Grasshopper_DQN

This is the official repository for the 2019 CAADRIA workshop that took place at the Victoria University of Wellington, New Zealand, on the 13^th and 14^th of April: "WS.4 Deep Reinforcement Learning in Grasshopper - Using Deep Q-Networks to Train an Intelligent Agent to Act in a Grasshopper Environment".

Workshop Chairs

Nariddh Khean, Computational Design, University of New South Wales
Alessandra Fabbri, Computational Design, University of New South Wales
M. Hank Haeusler, Computational Design, University of New South Wales

Workshop Description

Deep reinforcement learning (DRL), a subset of machine learning (ML), has seen incredible successes in game playing problems – most notable was the seminal triumph in 2015, where it exhibited beyond human-level performance playing Atari games, and two years later when defeating the human world-champion in the board game, Go. Since then, DRL has become increasingly applied to more impactful applications, such as news recommendations, real-time advertisement, and drug design. As more DRL applications are being discovered, DRL has been identified as one of the most prominent and potentially disruptive ML trends for 2019.

A look at the built environment research landscape reveals a growing, yet small body of ML-related publications. Interrogating the CumInCAD database, a repository of over 9600 conference papers within the computer-aided design (CAD) field, a search for "reinforcement learning" returned only 5 papers: one of which was published in 1995, two were from the same authors, and only one that could technically be considered as deep RL. The lack of DRL in CAD research is not due to a lack of research interest, as Google's Brain Robotics engineer Alex Irpan remarks that "[DRL has] attracted some of the strongest research interest I've seen”; rather, it is the combination of two factors specific to the field of the built environment:

a lack of conceptual understanding, not just surrounding the mathematics and computation of DRL, but also how to assess the parameters of a given problem and identify if DRL is a suitable method, and
a lack of readily available avenues to implement DRL in CAD software native to the built environment.

━━━━

TASK SET:
1: Name every workshop chair listed in the Grasshopper_DQN page, along with each chair's affiliation.
2: Answer these questions from the Grasshopper_DQN page:
(a) On which two days in April did the workshop take place?
(b) In what year did DRL exceed human-level performance at playing Atari games?
(c) How many papers did a search for "reinforcement learning" in the CumInCAD database return?

━━━━

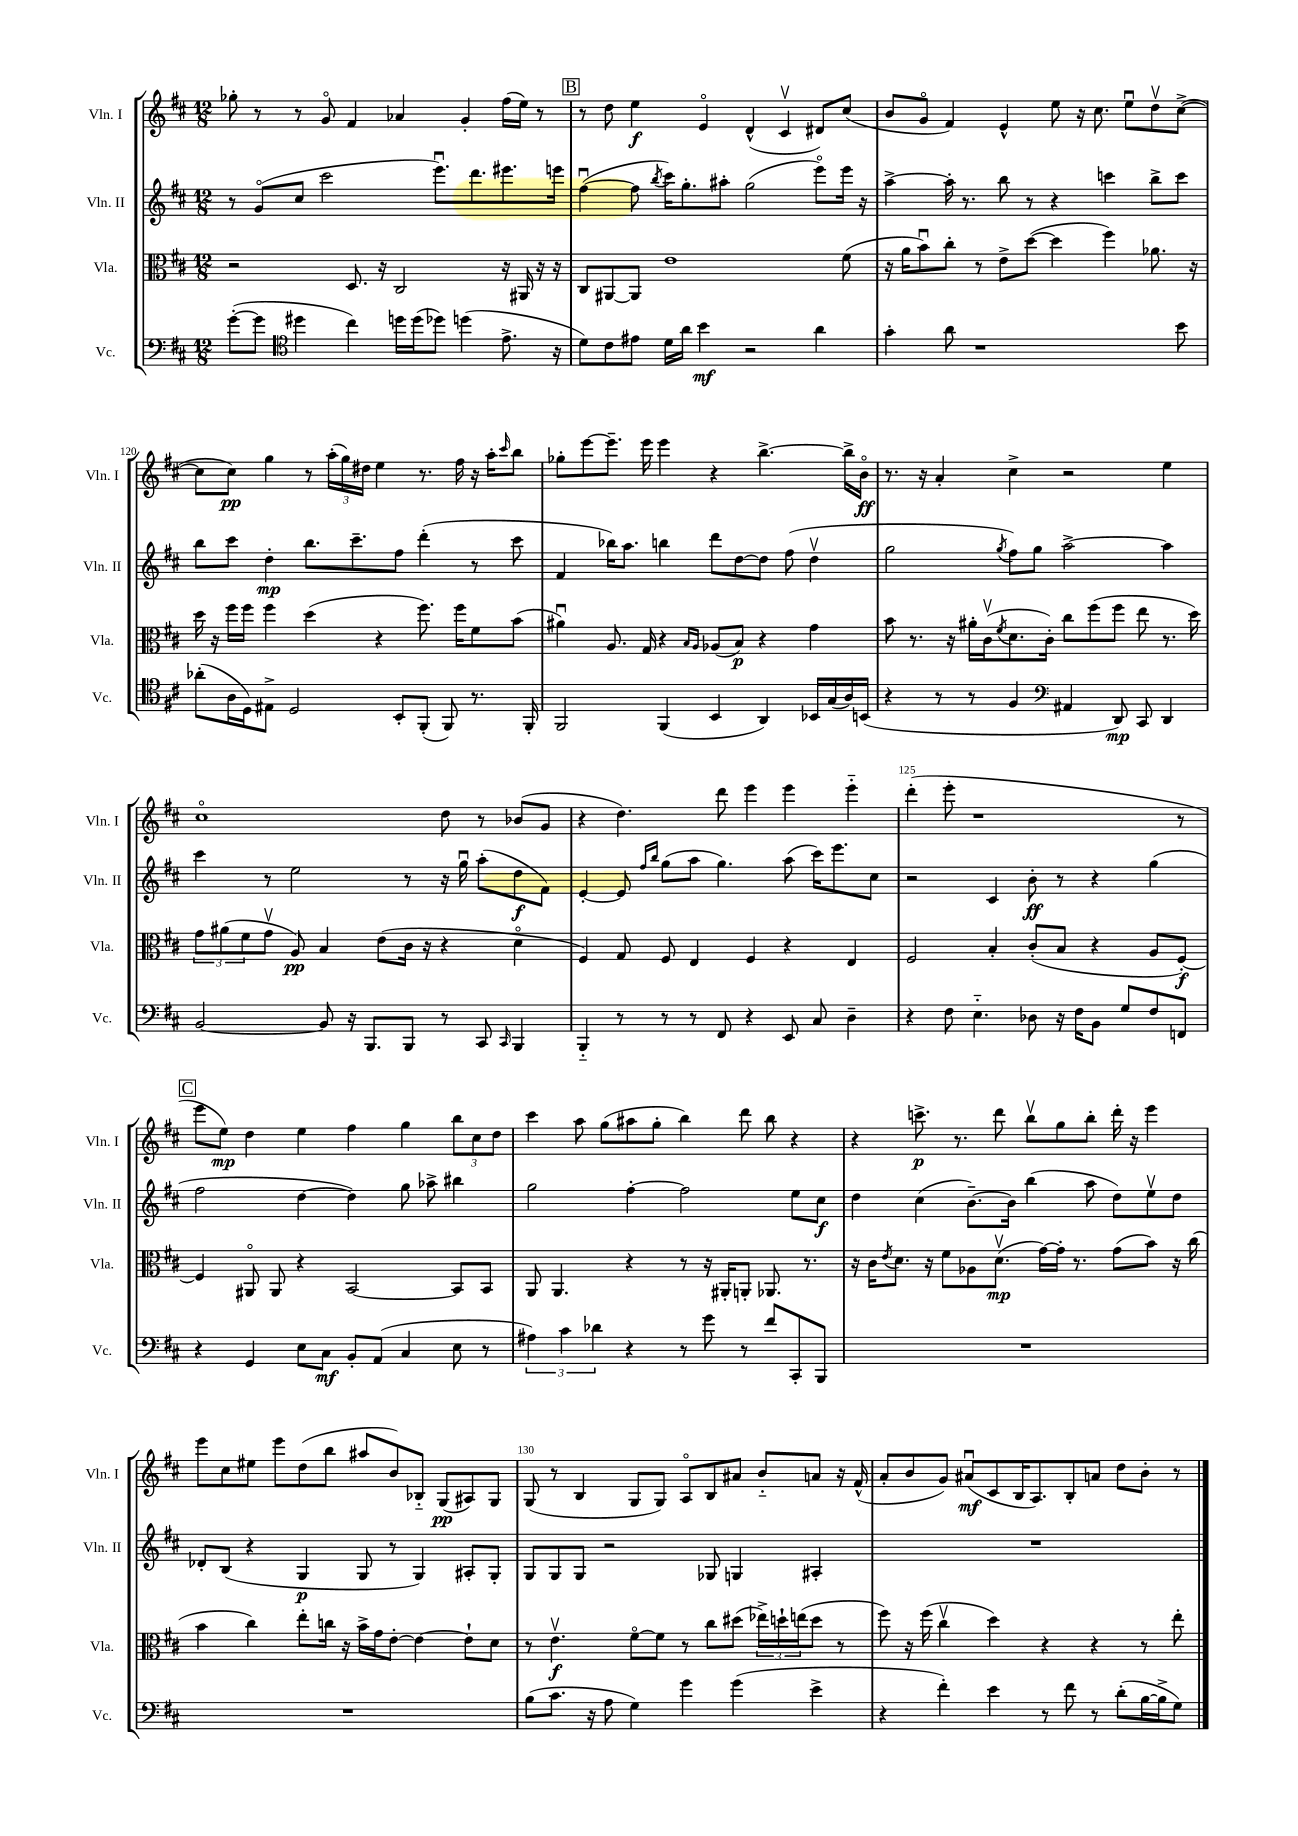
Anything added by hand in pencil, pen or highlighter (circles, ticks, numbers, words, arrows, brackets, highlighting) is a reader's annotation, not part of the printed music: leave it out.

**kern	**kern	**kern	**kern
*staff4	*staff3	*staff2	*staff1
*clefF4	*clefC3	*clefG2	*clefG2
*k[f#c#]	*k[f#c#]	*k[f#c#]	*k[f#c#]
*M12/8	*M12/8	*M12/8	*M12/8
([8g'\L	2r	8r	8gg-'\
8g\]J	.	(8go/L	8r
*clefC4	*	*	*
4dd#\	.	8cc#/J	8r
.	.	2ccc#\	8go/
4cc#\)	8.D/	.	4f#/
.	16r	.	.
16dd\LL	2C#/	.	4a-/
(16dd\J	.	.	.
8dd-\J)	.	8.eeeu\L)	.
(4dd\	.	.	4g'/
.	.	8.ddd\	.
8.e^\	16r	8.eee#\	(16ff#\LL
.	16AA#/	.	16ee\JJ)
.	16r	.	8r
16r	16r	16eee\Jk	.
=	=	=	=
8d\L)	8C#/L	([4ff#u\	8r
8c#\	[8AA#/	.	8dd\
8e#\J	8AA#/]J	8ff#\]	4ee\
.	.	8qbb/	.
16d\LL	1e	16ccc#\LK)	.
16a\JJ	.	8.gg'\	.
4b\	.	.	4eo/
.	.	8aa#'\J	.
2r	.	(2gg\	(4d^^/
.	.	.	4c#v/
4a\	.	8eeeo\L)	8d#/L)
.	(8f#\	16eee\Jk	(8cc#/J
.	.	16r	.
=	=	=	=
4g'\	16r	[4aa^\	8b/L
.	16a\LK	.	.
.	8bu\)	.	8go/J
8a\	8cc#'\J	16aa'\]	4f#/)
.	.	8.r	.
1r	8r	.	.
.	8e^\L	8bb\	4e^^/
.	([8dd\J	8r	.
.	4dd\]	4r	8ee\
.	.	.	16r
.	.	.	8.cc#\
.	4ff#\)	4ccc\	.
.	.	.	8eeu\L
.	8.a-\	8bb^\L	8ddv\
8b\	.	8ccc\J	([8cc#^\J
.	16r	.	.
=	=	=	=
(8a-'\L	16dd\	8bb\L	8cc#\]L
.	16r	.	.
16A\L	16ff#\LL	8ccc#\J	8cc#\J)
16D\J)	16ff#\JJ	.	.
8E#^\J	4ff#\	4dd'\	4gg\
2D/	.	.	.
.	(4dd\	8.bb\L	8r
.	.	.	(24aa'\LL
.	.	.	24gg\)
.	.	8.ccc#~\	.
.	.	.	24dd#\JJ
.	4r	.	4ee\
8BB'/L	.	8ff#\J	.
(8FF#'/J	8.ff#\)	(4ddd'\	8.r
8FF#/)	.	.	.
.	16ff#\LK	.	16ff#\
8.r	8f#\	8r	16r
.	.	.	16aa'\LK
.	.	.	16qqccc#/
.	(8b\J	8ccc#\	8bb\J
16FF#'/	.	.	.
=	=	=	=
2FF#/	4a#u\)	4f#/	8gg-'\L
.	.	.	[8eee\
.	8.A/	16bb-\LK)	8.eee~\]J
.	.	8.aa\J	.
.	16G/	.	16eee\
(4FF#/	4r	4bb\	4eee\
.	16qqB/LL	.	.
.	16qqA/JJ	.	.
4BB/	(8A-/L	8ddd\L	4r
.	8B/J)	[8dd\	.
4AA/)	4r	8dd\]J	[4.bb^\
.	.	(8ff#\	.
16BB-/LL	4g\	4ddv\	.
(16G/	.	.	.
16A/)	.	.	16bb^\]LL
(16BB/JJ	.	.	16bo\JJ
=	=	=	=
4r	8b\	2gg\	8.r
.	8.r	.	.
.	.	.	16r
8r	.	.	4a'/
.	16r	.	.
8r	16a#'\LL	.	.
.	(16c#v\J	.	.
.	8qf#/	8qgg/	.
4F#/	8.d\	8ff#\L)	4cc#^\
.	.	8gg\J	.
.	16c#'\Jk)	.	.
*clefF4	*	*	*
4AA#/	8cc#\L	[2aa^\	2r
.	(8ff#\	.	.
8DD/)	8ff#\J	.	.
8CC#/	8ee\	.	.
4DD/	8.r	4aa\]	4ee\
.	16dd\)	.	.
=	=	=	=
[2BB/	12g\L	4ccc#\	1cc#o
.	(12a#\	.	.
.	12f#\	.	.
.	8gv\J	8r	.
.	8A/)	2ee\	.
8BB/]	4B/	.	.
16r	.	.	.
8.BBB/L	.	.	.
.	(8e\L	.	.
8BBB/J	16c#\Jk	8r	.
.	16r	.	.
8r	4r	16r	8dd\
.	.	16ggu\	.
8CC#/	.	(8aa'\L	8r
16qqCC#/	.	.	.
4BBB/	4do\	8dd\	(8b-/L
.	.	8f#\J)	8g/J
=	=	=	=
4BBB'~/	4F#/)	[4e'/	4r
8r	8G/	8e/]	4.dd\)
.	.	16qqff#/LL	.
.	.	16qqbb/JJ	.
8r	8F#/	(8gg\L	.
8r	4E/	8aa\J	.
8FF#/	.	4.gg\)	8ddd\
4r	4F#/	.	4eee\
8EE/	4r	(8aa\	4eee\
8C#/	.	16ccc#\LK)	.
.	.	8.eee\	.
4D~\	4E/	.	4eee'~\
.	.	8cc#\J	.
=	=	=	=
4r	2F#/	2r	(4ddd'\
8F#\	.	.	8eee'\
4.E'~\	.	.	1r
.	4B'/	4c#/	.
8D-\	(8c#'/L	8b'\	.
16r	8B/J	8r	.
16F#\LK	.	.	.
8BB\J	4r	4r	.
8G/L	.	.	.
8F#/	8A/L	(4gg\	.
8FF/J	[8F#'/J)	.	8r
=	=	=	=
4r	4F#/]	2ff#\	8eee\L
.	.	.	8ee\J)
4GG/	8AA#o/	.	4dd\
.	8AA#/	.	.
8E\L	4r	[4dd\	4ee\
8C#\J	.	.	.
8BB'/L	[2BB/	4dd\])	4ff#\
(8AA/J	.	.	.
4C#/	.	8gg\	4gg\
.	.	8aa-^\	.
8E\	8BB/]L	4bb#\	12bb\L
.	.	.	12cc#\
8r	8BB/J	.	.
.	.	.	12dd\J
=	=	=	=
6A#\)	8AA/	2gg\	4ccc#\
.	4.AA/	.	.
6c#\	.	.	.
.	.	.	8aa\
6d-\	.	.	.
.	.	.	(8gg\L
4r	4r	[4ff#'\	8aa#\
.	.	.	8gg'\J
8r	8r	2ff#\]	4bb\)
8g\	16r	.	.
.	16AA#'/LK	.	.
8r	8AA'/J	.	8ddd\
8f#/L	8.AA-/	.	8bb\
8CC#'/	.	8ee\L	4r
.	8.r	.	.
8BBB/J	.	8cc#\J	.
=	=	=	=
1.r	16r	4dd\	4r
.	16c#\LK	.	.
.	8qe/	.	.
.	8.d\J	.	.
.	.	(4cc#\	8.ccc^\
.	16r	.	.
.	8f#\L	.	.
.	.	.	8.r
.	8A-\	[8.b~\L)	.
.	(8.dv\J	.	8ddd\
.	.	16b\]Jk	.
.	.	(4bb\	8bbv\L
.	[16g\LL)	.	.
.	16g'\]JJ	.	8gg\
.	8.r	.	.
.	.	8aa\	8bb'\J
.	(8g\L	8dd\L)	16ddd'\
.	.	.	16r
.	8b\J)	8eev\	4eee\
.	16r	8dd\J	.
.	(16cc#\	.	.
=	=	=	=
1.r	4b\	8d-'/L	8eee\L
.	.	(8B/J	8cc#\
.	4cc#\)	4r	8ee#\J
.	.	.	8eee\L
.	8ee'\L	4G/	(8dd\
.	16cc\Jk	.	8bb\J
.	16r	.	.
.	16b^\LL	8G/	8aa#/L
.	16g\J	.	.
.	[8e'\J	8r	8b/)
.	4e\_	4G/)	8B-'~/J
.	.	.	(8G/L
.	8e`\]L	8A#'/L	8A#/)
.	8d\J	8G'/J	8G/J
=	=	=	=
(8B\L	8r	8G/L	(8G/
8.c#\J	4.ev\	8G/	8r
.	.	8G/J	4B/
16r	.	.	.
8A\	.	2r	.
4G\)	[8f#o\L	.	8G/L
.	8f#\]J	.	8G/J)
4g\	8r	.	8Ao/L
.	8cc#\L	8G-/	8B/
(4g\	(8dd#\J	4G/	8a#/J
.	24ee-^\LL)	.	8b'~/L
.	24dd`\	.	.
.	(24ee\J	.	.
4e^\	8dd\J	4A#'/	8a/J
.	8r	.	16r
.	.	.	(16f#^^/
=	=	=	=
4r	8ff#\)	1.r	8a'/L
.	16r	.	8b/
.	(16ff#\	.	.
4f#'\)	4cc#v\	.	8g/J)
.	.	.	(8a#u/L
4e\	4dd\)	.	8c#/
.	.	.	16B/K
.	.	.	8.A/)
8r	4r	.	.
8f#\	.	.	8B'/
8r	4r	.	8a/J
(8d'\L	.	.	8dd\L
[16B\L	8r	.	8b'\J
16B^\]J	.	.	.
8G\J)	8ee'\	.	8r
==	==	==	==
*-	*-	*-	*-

━━━━

EXPECTED ANSWERS:
1:
Nariddh Khean, Computational Design, University of New South Wales
Alessandra Fabbri, Computational Design, University of New South Wales
M. Hank Haeusler, Computational Design, University of New South Wales

2:
(a) The 13th and 14th of April.
(b) 2015.
(c) 5.